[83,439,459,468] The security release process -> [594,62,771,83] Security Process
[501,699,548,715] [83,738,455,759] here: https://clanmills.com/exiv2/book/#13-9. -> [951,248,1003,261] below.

--

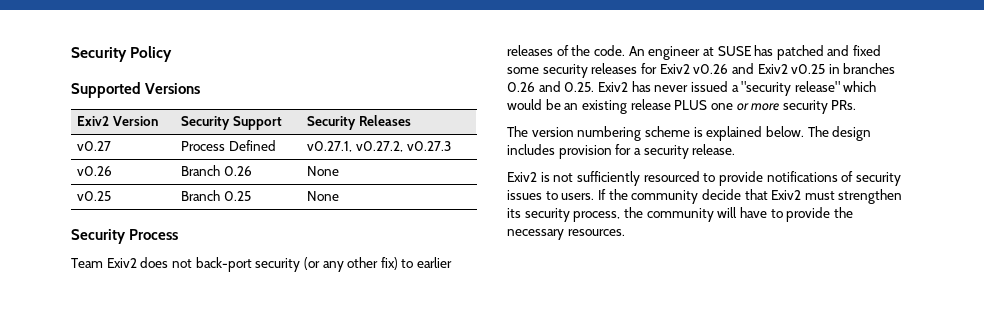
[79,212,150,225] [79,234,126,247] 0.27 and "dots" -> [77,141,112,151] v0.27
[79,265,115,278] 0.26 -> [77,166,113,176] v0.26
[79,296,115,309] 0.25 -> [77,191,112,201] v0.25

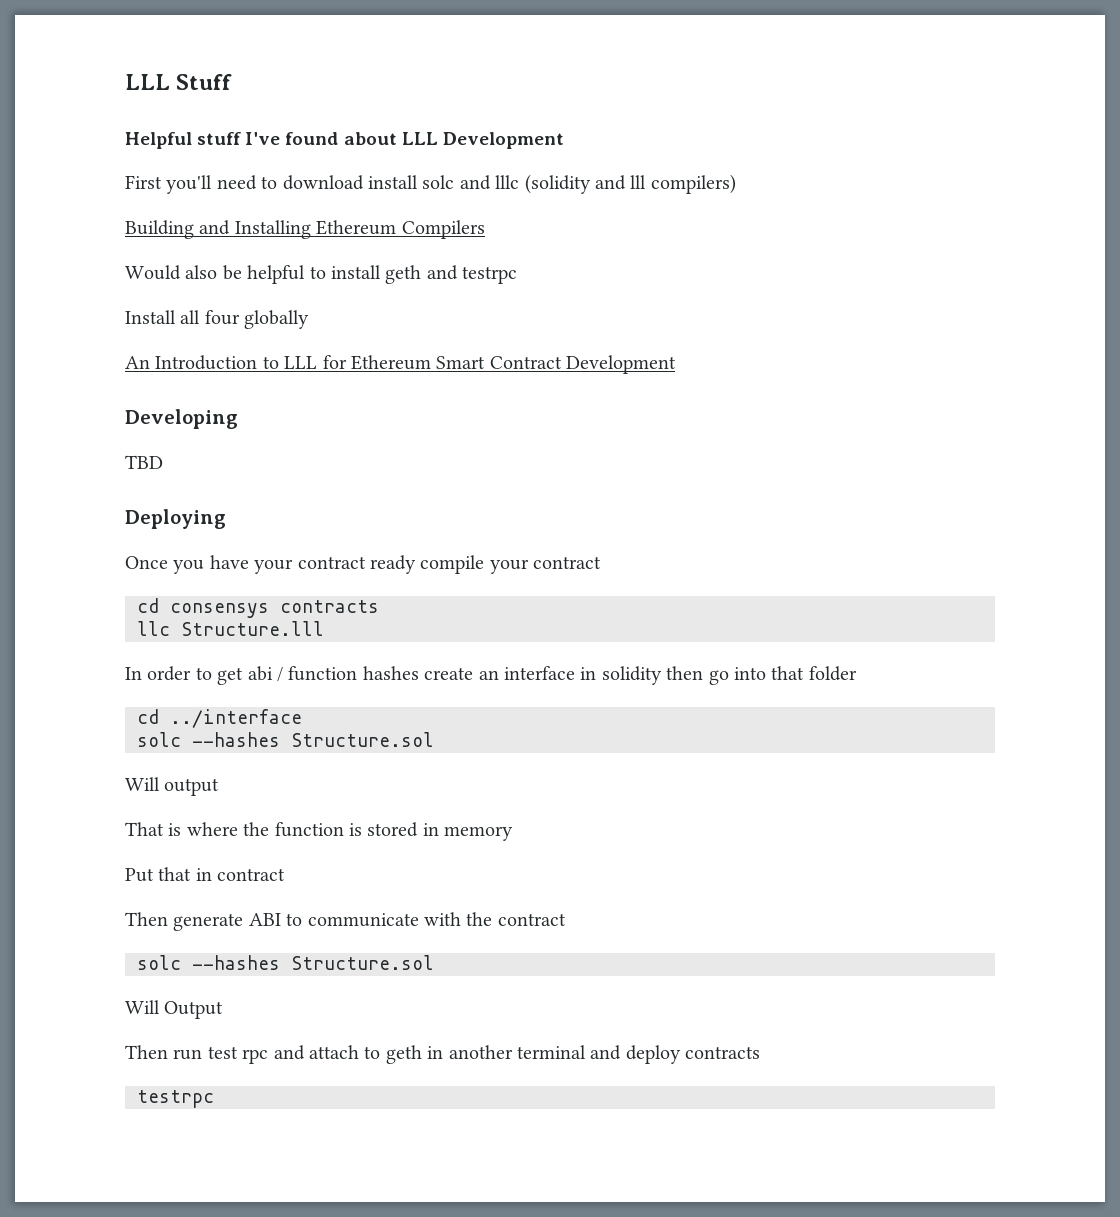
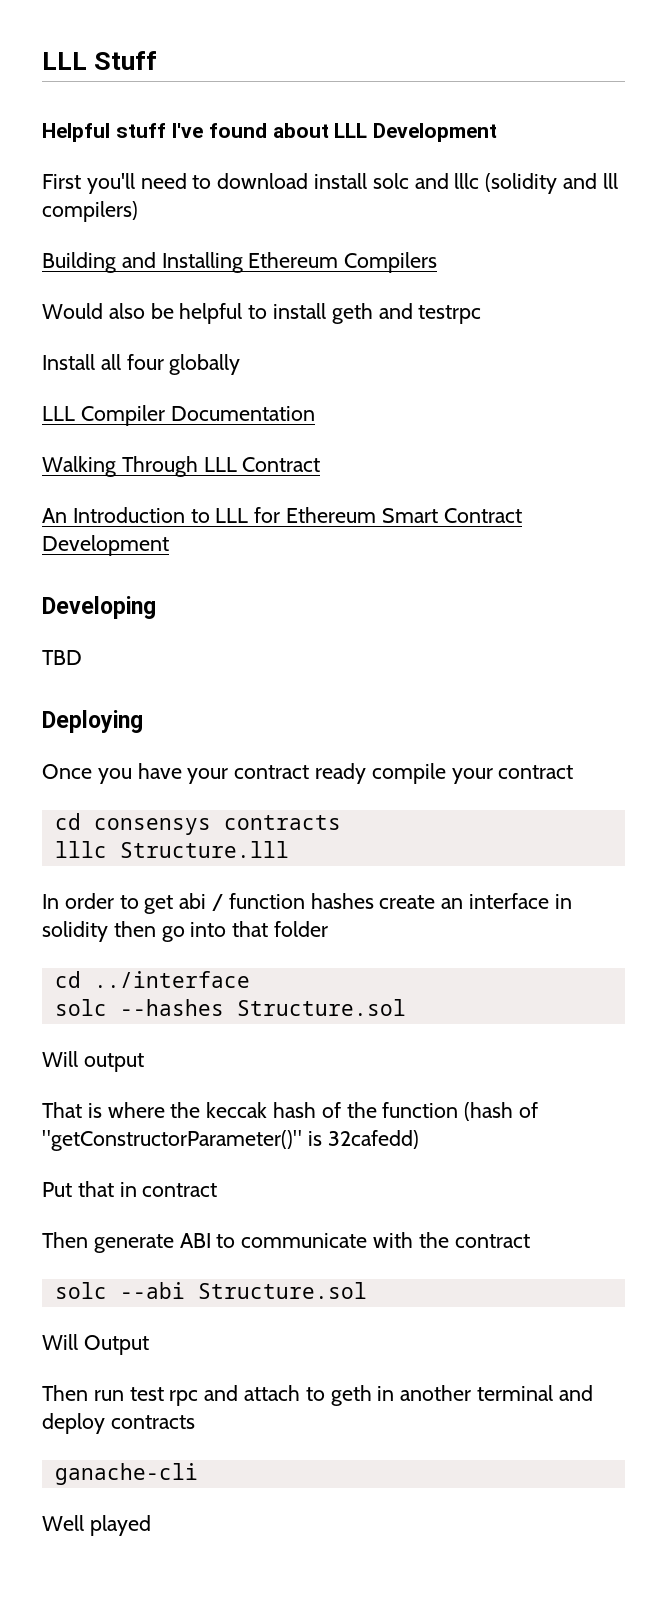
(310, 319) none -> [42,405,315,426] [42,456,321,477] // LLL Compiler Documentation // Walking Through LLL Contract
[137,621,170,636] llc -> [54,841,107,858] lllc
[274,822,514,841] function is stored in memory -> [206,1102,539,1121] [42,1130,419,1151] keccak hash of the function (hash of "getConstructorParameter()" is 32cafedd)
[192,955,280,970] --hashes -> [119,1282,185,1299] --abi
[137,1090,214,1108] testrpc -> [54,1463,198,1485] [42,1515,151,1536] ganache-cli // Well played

How to complete this task: Which lines run from the one holding "[192,955,280,970] --hashes ->" through the one holding "[137,1090,214,1108] testrpc ->" in the records above? Repeat them exactly, both included, and nothing more.

Problem solution:
[192,955,280,970] --hashes -> [119,1282,185,1299] --abi
[137,1090,214,1108] testrpc -> [54,1463,198,1485] [42,1515,151,1536] ganache-cli // Well played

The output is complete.